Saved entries
-=-=-=-=-
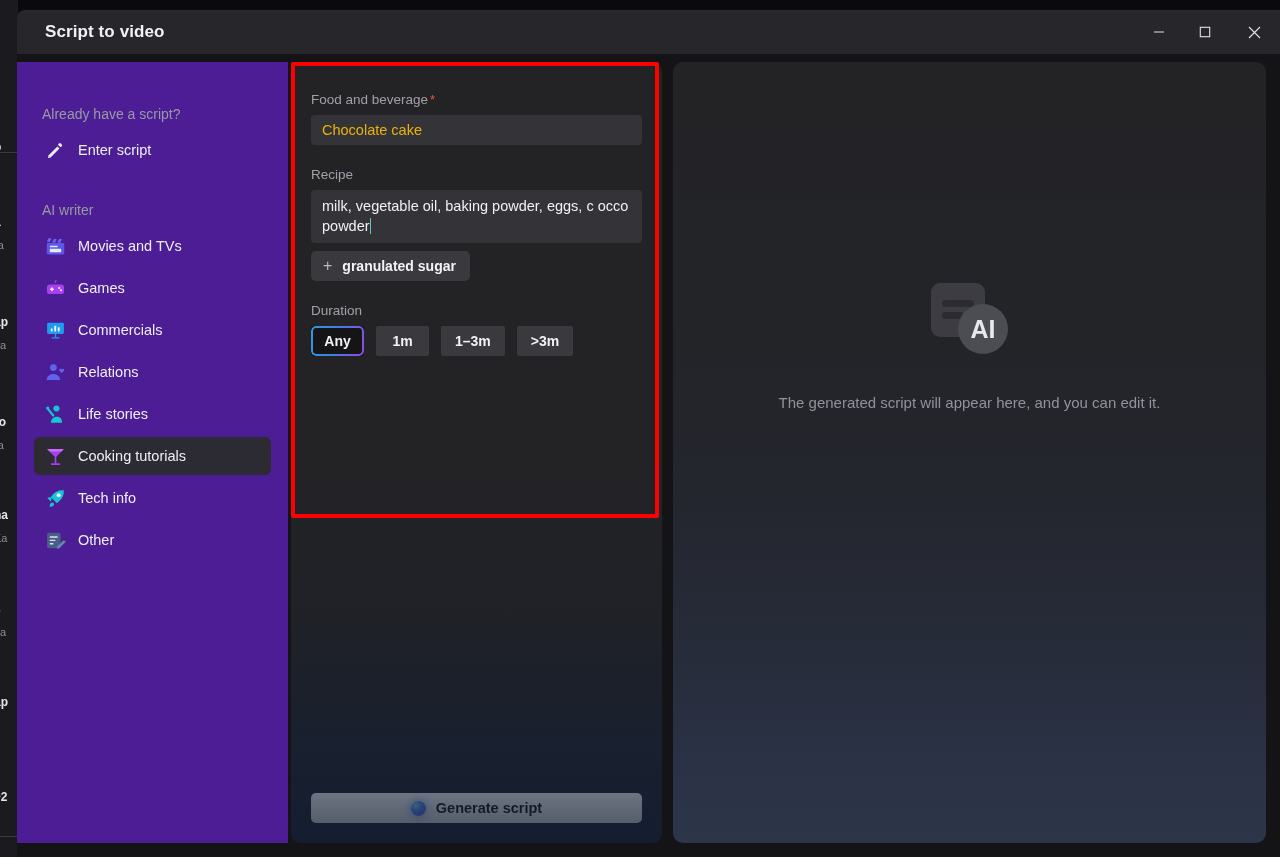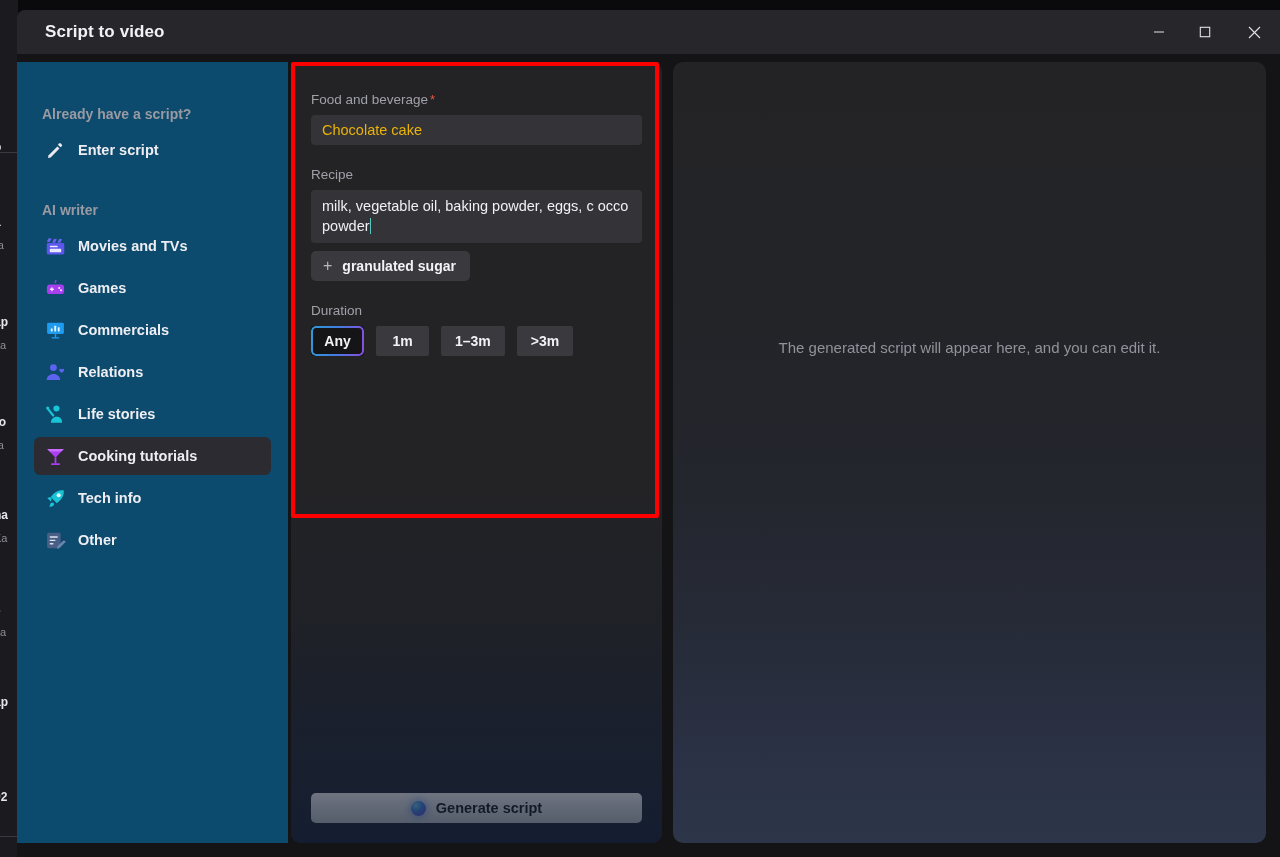--- a/index.html
+++ b/index.html
@@ -94,9 +94,8 @@
   .sidebar {
     width: 271px;
     flex: 0 0 271px;
-    background: #0c4a6e;
+    background: #4c1d95;
     padding: 44px 17px 0 17px;
-    font-weight: bold;
   }
   .side-section-title {
     font-size: 14px;

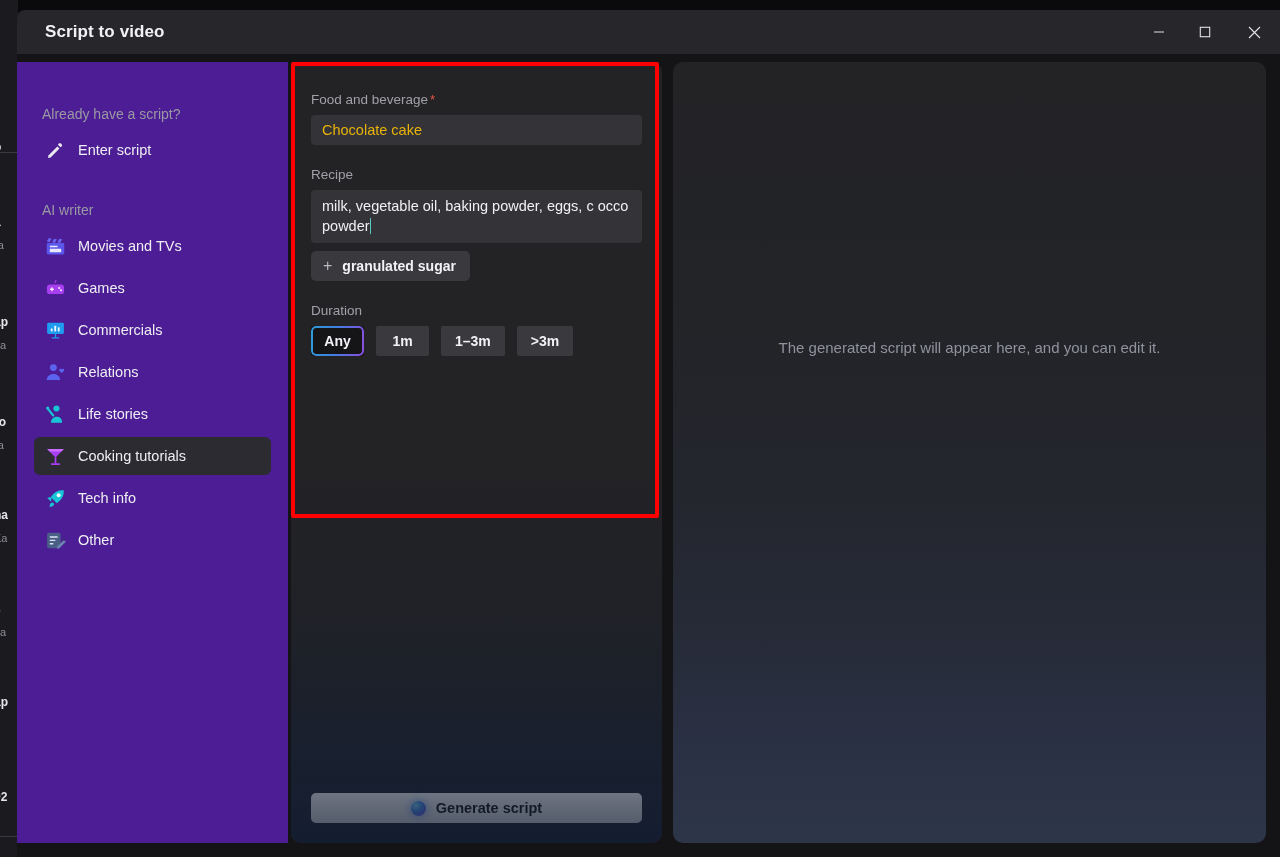--- a/index.html
+++ b/index.html
@@ -506,6 +506,15 @@
 
       <div class="right-col">
         <div class="right-panel">
+          <div class="ai-icon">
+            <svg width="82" height="78" viewBox="0 0 82 78">
+              <rect x="2" y="2" width="54" height="54" rx="9" fill="#3c3c42"></rect>
+              <rect x="13" y="19" width="32" height="7" rx="3.5" fill="#2b2b31"></rect>
+              <rect x="13" y="31" width="22" height="7" rx="3.5" fill="#2b2b31"></rect>
+              <circle cx="54" cy="48" r="25" fill="#4c4c53"></circle>
+              <text x="54" y="57" text-anchor="middle" font-family="Liberation Sans, sans-serif" font-size="25" font-weight="bold" fill="#e8e8ee">AI</text>
+            </svg>
+          </div>
           <div class="right-hint">The generated script will appear here, and you can edit it.</div>
         </div>
       </div>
-=-=-=-=-
- _ASSIGNMENT_: From the first line to the last, set down the records exactly, leaving out images.

- _EXERCISE RESULT_:
--- a/index.html
+++ b/index.html
@@ -94,9 +94,8 @@
   .sidebar {
     width: 271px;
     flex: 0 0 271px;
-    background: #0c4a6e;
+    background: #4c1d95;
     padding: 44px 17px 0 17px;
-    font-weight: bold;
   }
   .side-section-title {
     font-size: 14px;

--- a/index.html
+++ b/index.html
@@ -506,6 +506,15 @@
 
       <div class="right-col">
         <div class="right-panel">
+          <div class="ai-icon">
+            <svg width="82" height="78" viewBox="0 0 82 78">
+              <rect x="2" y="2" width="54" height="54" rx="9" fill="#3c3c42"></rect>
+              <rect x="13" y="19" width="32" height="7" rx="3.5" fill="#2b2b31"></rect>
+              <rect x="13" y="31" width="22" height="7" rx="3.5" fill="#2b2b31"></rect>
+              <circle cx="54" cy="48" r="25" fill="#4c4c53"></circle>
+              <text x="54" y="57" text-anchor="middle" font-family="Liberation Sans, sans-serif" font-size="25" font-weight="bold" fill="#e8e8ee">AI</text>
+            </svg>
+          </div>
           <div class="right-hint">The generated script will appear here, and you can edit it.</div>
         </div>
       </div>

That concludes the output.